Yarmouth Captain Advised Capt. Smith to Retire

Capt. Aaron F. Churchill a Warm Friend

(Savannah, Ga., News, April 21, 1912)

Capt. A. F. Churchill, of Savannah, was a warm friend of Capt. E. J. Smith of the Titanic, and had crossed the ocean with him on every ship he commanded except the Titanic. He warned him on the last trip that bad luck would overtake him and advised him to retire before it came.

Capt. Churchill says Capt. Smith told him he wad not going to retire until he had commanded the Titanic, but that after he had run that ship several months he would retire. Capt. Churchill thus relates his conversation with Capt. Smith in which the captain of the Olympic was urged to get out of the business and retire to the enjoyment of home life with "flying colours."


"I came out with him last summer on the maiden voyage of the Olympic, and we breakfasted together every morning, before many of the passengers were up. "One morning at breakfast I said: Capt.
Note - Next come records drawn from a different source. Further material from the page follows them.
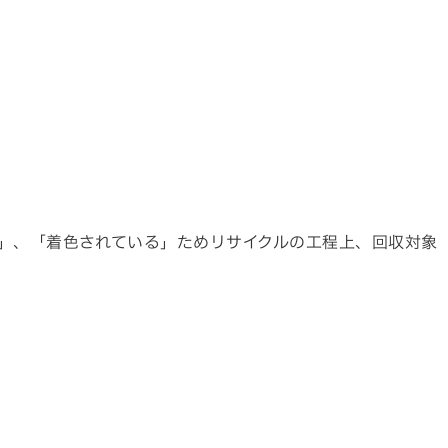
」、「着色されている」ためリサイクルの工程上、回収対象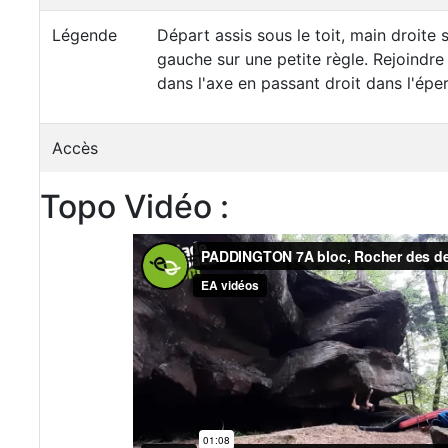
Légende
Départ assis sous le toit, main droite 
gauche sur une petite règle. Rejoindre 
dans l'axe en passant droit dans l'éper
Accès
Topo Vidéo :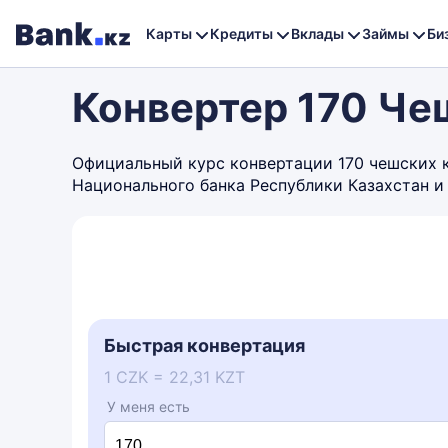
Карты
Кредиты
Вклады
Займы
Би
Конвертер 170 Че
Официальный курс конвертации 170 чешских кр
Национального банка Республики Казахстан и
Быстрая конвертация
1 CZK = 22,31 KZT
У меня есть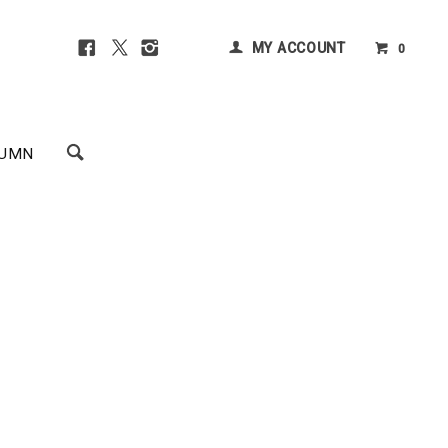
MY ACCOUNT
0
UMN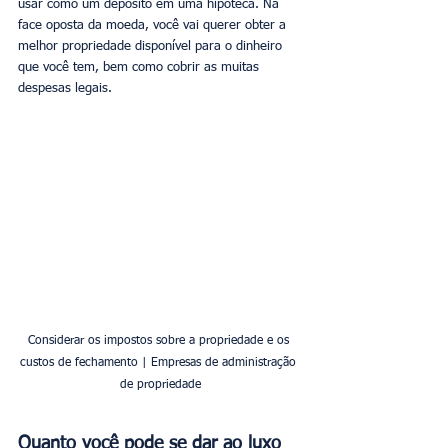
usar como um depósito em uma hipoteca. Na 
face oposta da moeda, você vai querer obter a 
melhor propriedade disponível para o dinheiro 
que você tem, bem como cobrir as muitas 
despesas legais.
Considerar os impostos sobre a propriedade e os 
custos de fechamento | Empresas de administração 
de propriedade
Quanto você pode se dar ao luxo 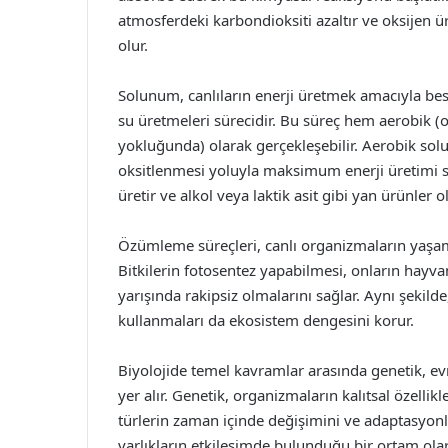
atmosferdeki karbondioksiti azaltır ve oksijen ür
olur.
Solunum, canlıların enerji üretmek amacıyla bes
su üretmeleri sürecidir. Bu süreç hem aerobik (
yokluğunda) olarak gerçekleşebilir. Aerobik so
oksitlenmesi yoluyla maksimum enerji üretimi sa
üretir ve alkol veya laktik asit gibi yan ürünler o
Özümleme süreçleri, canlı organizmaların yaşam 
Bitkilerin fotosentez yapabilmesi, onların hayvan
yarışında rakipsiz olmalarını sağlar. Aynı şekilde
kullanmaları da ekosistem dengesini korur.
Biyolojide temel kavramlar arasında genetik, ev
yer alır. Genetik, organizmaların kalıtsal özellikl
türlerin zaman içinde değişimini ve adaptasyonla
varlıkların etkileşimde bulunduğu bir ortam ola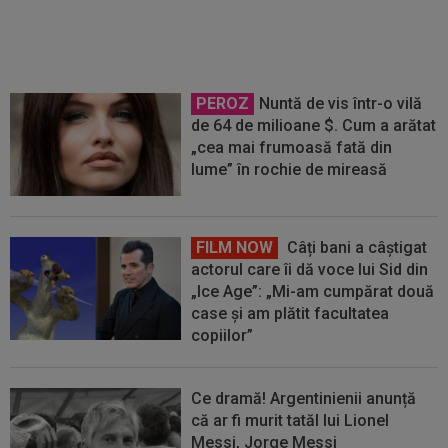
întâmplat”
PEROZ
Nuntă de vis într-o vilă
de 64 de milioane $. Cum a arătat
„cea mai frumoasă fată din
lume” în rochie de mireasă
FILM NOW
Câți bani a câștigat
actorul care îi dă voce lui Sid din
„Ice Age”: „Mi-am cumpărat două
case și am plătit facultatea
copiilor”
Ce dramă! Argentinienii anunță
că ar fi murit tatăl lui Lionel
Messi, Jorge Messi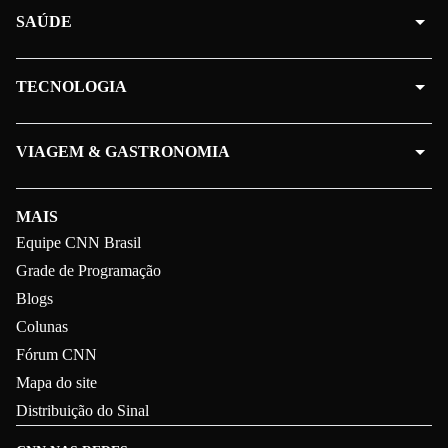
SAÚDE
TECNOLOGIA
VIAGEM & GASTRONOMIA
MAIS
Equipe CNN Brasil
Grade de Programação
Blogs
Colunas
Fórum CNN
Mapa do site
Distribuição do Sinal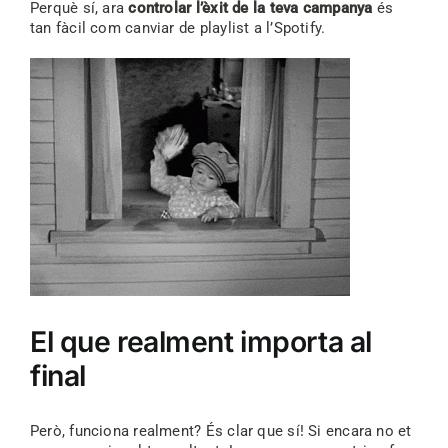
Perquè sí, ara
controlar l’èxit de la teva campanya
és
tan fàcil com canviar de playlist a l’Spotify.
El que realment importa al
final
Però, funciona realment? És clar que sí! Si encara no et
Smith, you are master of the largest steamship in the world; you have never had an accident in your thirty years of service in passenger steamships; you are over age, they are only keeping you on account of your ability as a shipmaster and never having had an accident; but you are only kept on suffrage, and are liable to be told to resign at any time, on account of your age. You are at the top of your profession. There will soon be another steamer afloat larger than the Olympic. Why not resign with "flying colors," and live at home with your wife and family the balance of your life? You haven't so many more years to sit around."

He said: 'Churchill, I am going to run the Olympic until the Titanic comes out. I will run her a few months and retire.'


"Smith, don't do it," I said; "retire now, because sooner or later bad luck overtakes most people, and especially in your profession. Don't make the 'last voyage', like a great many other captains do, and are never heard from. If they had retired the voyage before they would have been home, instead of never being heard from."

"He replied: 'Churchill, I would like to take your advise, but I am well and strong and have a great deal of ambition to command the two largest steamers in the world before I retire.'

"I said: 'Smith, don't you do it. Go home and stay there.' But I could not persuade him to take my advice.

"There never was a nobler or braver man who walked a ship's deck than Capt. Smith, and I know whereof I speak."